With the rain that had fallen the day before, there were still some very slippery places on that stage. Craig Breen – Meeke’s team-mate – was talking about them, wide-eyed, as he described his fight for traction out of many of the corners. But it’s only when you’ve pushed your own Renault Scenic hire car over one similar obstacle in order just to get to the stage, that you can really appreciate what he’s talking about. And while none of us are rally drivers, you can share just a little bit of the sense of accomplishment at having completed the odyssey together with the competitors.
However, rallying isn’t just about the sporting side. By its very nature it tells the story of a unique journey through a country, impregnating itself into local culture and landscapes. The fact that the Catalunya Rally has a completely different flavour to Rally Germany, for example, is shaped as much by your experiences of the country as the actual competitive action.
And the flavour of Spain is ham. There’s nothing more enjoyable than reflecting over the events of the day, comparing them with those of other people, and recounting your adventures over the best jamon and Rioja you will ever taste.
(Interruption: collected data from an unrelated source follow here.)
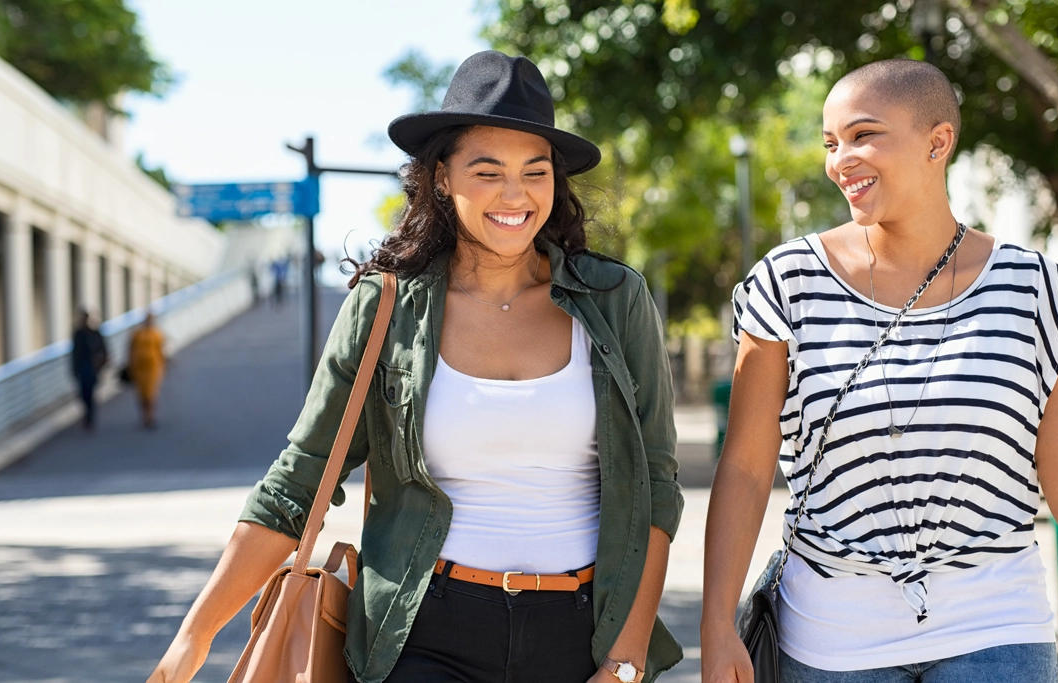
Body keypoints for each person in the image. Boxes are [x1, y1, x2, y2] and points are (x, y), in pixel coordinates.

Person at [149, 50, 684, 683]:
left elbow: (656, 484)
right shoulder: (387, 307)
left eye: (535, 172)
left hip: (582, 634)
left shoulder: (614, 301)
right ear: (440, 178)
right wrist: (195, 636)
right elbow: (297, 484)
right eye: (488, 171)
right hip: (424, 633)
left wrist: (624, 662)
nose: (515, 194)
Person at [701, 59, 1058, 683]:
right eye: (831, 143)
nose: (842, 160)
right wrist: (716, 625)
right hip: (833, 636)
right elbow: (747, 466)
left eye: (864, 135)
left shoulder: (1034, 290)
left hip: (996, 624)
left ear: (937, 141)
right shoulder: (789, 282)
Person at [70, 309, 107, 431]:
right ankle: (87, 414)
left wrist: (100, 363)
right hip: (82, 367)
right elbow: (74, 353)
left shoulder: (94, 334)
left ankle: (90, 417)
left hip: (92, 368)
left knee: (90, 392)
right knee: (83, 393)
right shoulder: (78, 334)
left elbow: (103, 350)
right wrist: (74, 369)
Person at [128, 312, 167, 429]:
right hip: (139, 367)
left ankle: (150, 415)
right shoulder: (137, 334)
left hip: (152, 366)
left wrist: (163, 364)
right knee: (142, 392)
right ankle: (144, 414)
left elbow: (161, 350)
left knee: (151, 392)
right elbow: (130, 349)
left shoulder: (157, 334)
Other enthusiasts become friends; you’ll share photographs and pick up advice about where to go tomorrow and which of the (many) bars in Salou is best to visit afterwards. That’s not the sort of bonding you could ever enjoy with a computer, however sophisticated the artificial intelligence.
So the answer to the question is actually very simple. The bobblehat trumps the iPad every time.
Volkswagen’s Sebastien Ogier joined the four-time World Rally Champion club – populated by Juha Kankkunen, Tommi Makinen and Sebastien Loeb (with his nine titles) – by winning the Rally of Spain; two events before the conclusion of the 2016 season.
Local hero Dani Sordo initially led the event for Hyundai before being inexorably reeled in by Ogier, who took his fifth win of the season but only his first with a gravel component this year.
Spain is the sole mixed-surface event on the calendar, but up to then Ogier had not triumphed on any of the gravel rallies in 2016, as the result of running order regulations that force the championship leader to run first on the road over the opening two days of each event.
Ogier was naturally bitterly opposed to this, even threatening to quit the championship at one point.
“What’s hard to take is that this was a regulation written specifically to punish our success, but in the end we still got the result that we wanted, and that’s the memory that we will take away of this year,” said the Frenchman at the finish, who continued a remarkable record of sealing every title he has won with a rally victory.
Tellingly, it was only when the route switched to asphalt on Saturday and Sunday that he was able to make his advantage count. For the most part he faced his rivals alone: team-mates Jari Matti Latvala and Andreas Mikkelsen were ruled out of contention due to suspension breakage and a big accident respectively.
So it was the Hyundai drivers that once again emerged as Ogier’s biggest challengers, with Thierry Neuville completing the podium behind Sordo. Citroën had an event to forget, with Kris Meeke admitting he made too many mistakes and Craig Breen finishing 10th after bring stymied by driveshaft failure.